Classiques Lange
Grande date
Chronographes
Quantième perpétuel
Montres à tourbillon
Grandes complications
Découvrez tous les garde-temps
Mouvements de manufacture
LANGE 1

▶ **TASK**: Please copy out each record, character for character.

▶ **OUTPUT BELOW**:
Classiques Lange
Grande date
Chronographes
Quantième perpétuel
Montres à tourbillon
Grandes complications
Découvrez tous les garde-temps
Mouvements de manufacture
LANGE 1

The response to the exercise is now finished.